Ah, the Oscars. A time honored tradition where Hollywood’s richest and most privileged gather to celebrate one another’s rich and privileged achievements. And what a year to celebrate!
Unlike past years, it is not easy to predict the best picture winner with analysts predicting a three-way race between Spotlight, The Big Short, or The Revenant with some even speculating a lesser-recognized film like Room could win as a result of a split vote. This level of uncertainty hasn’t been seen since the 87th Academy Awards when Birdman and Boyhood were in a tight race. This year is truly one-of-a-kind!
But this show isn’t all about the Best Picture, folks! This year may finally see something diehard fans have wanted for decades. You know where I’m going with this. After countless projects and performances worthy of infinite praise and recognition, a household name may finally receive their gold. That’s right, this may finally be the year Lady Gaga wins an Oscar.
Oh yeah, and Leonardo DiCaprio too. For his role in The Revenant, good ol’ Leo may prove once and for all that the only way to win an Oscar is sleeping in a horse carcass in Alberta, or as the locals call it: “hazing”.
As much fun and games they may seem, the Oscars do carry a major responsibility for the viewers.

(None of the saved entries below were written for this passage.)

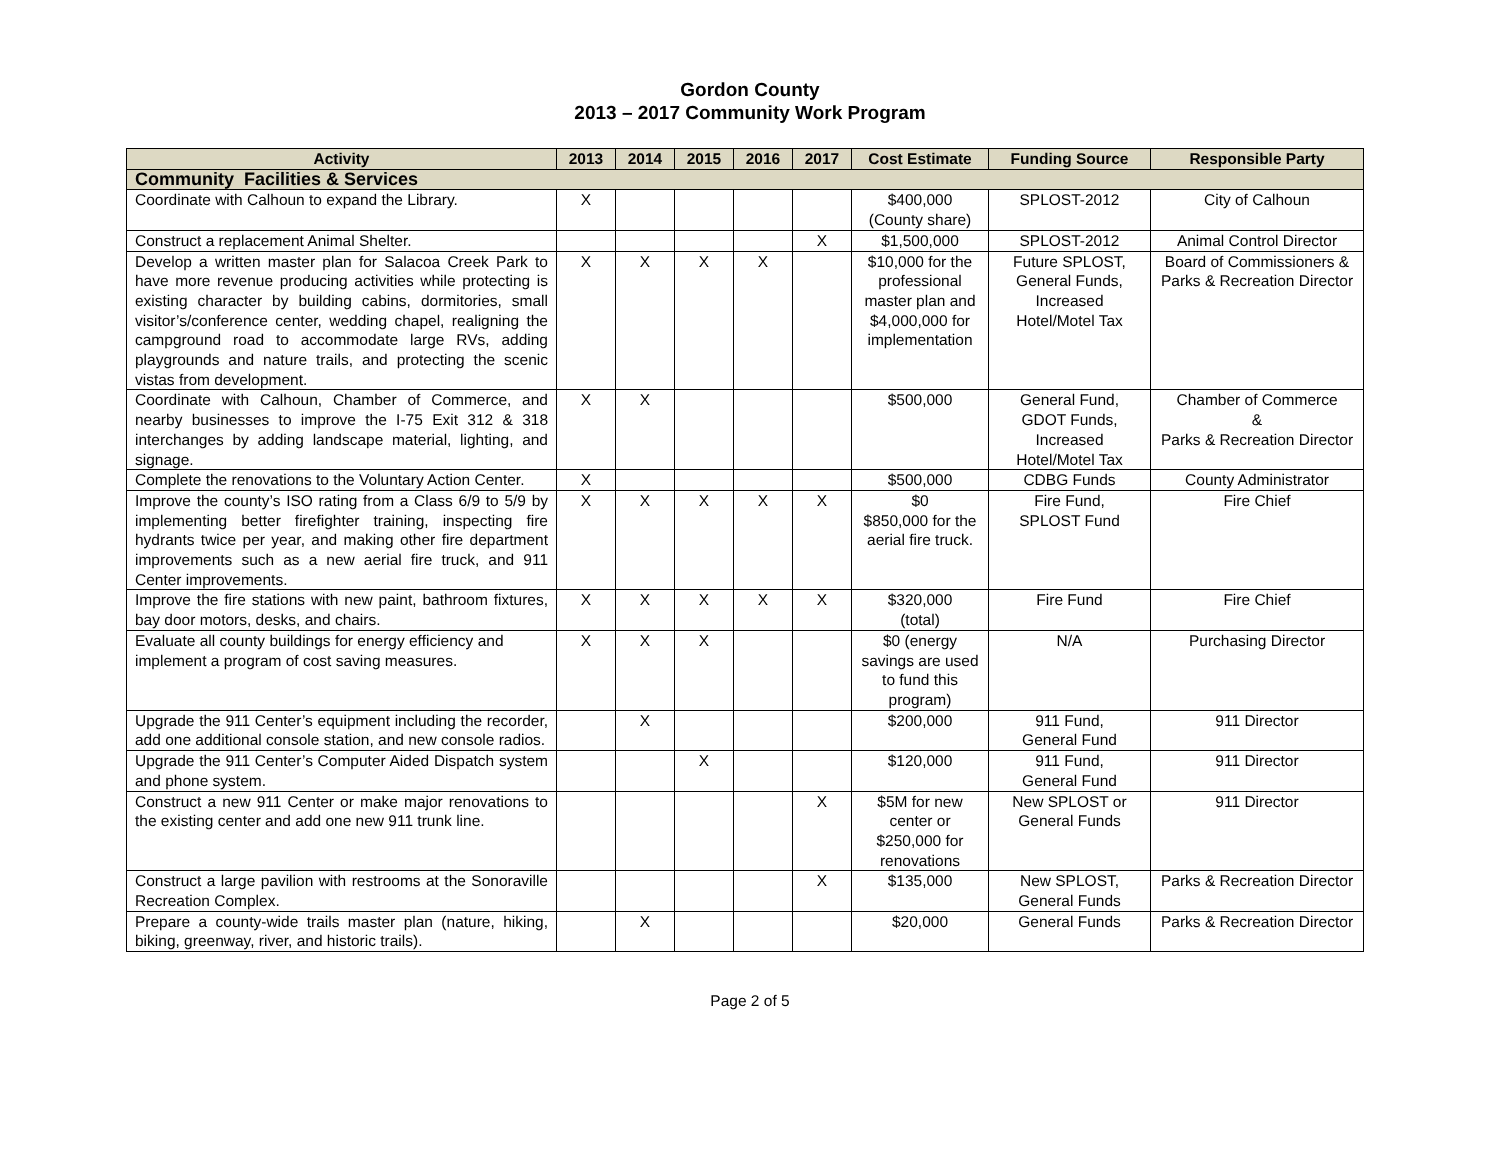Gordon County
2013 – 2017 Community Work Program
| Activity | 2013 | 2014 | 2015 | 2016 | 2017 | Cost Estimate | Funding Source | Responsible Party |
| --- | --- | --- | --- | --- | --- | --- | --- | --- |
| Community Facilities & Services | | | | | | | | |
| Coordinate with Calhoun to expand the Library. | X | | | | | $400,000 (County share) | SPLOST-2012 | City of Calhoun |
| Construct a replacement Animal Shelter. | | | | | X | $1,500,000 | SPLOST-2012 | Animal Control Director |
| Develop a written master plan for Salacoa Creek Park to have more revenue producing activities while protecting is existing character by building cabins, dormitories, small visitor’s/conference center, wedding chapel, realigning the campground road to accommodate large RVs, adding playgrounds and nature trails, and protecting the scenic vistas from development. | X | X | X | X | | $10,000 for the professional master plan and $4,000,000 for implementation | Future SPLOST, General Funds, Increased Hotel/Motel Tax | Board of Commissioners & Parks & Recreation Director |
| Coordinate with Calhoun, Chamber of Commerce, and nearby businesses to improve the I-75 Exit 312 & 318 interchanges by adding landscape material, lighting, and signage. | X | X | | | | $500,000 | General Fund, GDOT Funds, Increased Hotel/Motel Tax | Chamber of Commerce & Parks & Recreation Director |
| Complete the renovations to the Voluntary Action Center. | X | | | | | $500,000 | CDBG Funds | County Administrator |
| Improve the county’s ISO rating from a Class 6/9 to 5/9 by implementing better firefighter training, inspecting fire hydrants twice per year, and making other fire department improvements such as a new aerial fire truck, and 911 Center improvements. | X | X | X | X | X | $0 $850,000 for the aerial fire truck. | Fire Fund, SPLOST Fund | Fire Chief |
| Improve the fire stations with new paint, bathroom fixtures, bay door motors, desks, and chairs. | X | X | X | X | X | $320,000 (total) | Fire Fund | Fire Chief |
| Evaluate all county buildings for energy efficiency and implement a program of cost saving measures. | X | X | X | | | $0 (energy savings are used to fund this program) | N/A | Purchasing Director |
| Upgrade the 911 Center’s equipment including the recorder, add one additional console station, and new console radios. | | X | | | | $200,000 | 911 Fund, General Fund | 911 Director |
| Upgrade the 911 Center’s Computer Aided Dispatch system and phone system. | | | X | | | $120,000 | 911 Fund, General Fund | 911 Director |
| Construct a new 911 Center or make major renovations to the existing center and add one new 911 trunk line. | | | | | X | $5M for new center or $250,000 for renovations | New SPLOST or General Funds | 911 Director |
| Construct a large pavilion with restrooms at the Sonoraville Recreation Complex. | | | | | X | $135,000 | New SPLOST, General Funds | Parks & Recreation Director |
| Prepare a county-wide trails master plan (nature, hiking, biking, greenway, river, and historic trails). | | X | | | | $20,000 | General Funds | Parks & Recreation Director |
Page 2 of 5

Since it isn’t the Golden Globes and the celebrities aren’t permitted to drink, we need to do the heavy lifting ourselves.
So put on those sweatpants, break open a bottle (or nine), grab a jar of mayo, and get drinking for the whitest night of the year!
Take one drink every time…
- You hear the word “prestigious”.
- Chris Rock jokes about Kanye West.
- Chris Rock jokes about Bill Cosby.
- Chris Rock jokes about Kanye West AND Bill Cosby.
- A Donald Trump reference is made.
- Every time Carol is snubbed.
- Every time Mad Max is snubbed.
- Charlotte Rampling shows up.
- People finding Eddie Redmayne dressing as a woman HILARIOUS!
- Someone ignores the playoff music.
- Chris Rock wears a ridiculous costume.
- A winner begins to exit the wrong direction.
- There’s an embarrassing mispronunciation.
- JULIANNE MOORE!!!!
- You actually saw one of the movies nominated.
- Jennifer Lawrence does something embarrassing and/or is the butt of another joke.
- They leave someone important out of the “In Memoriam”.
- A black presenter presents an award to a white person.
Take two drinks if…
- Leonardo DiCaprio loses another Oscar. Better luck next time!
- Lady Gaga wins an Oscar
- 8 or more people go on stage to accept a single award
- Lily Tomlin EGOTs (that’s right, we made it a verb)
- They’re running overtime.
- You remember award shows are meaningless
- You forget a winner that was announced an hour ago
- A white person draws attention to #OscarsSoWhite.
- “Is it almost midnight yet?”
Finish your drink every time…
- You remember you have class in the morning
- Start drinking at the beginning of the Academy’s speech and stop at the end.
- Start drinking at the beginning of “In Memoriam” and go until the end.
- Drink more.
- Drink a lot more.
Happy Oscars, everyone enjoy the show!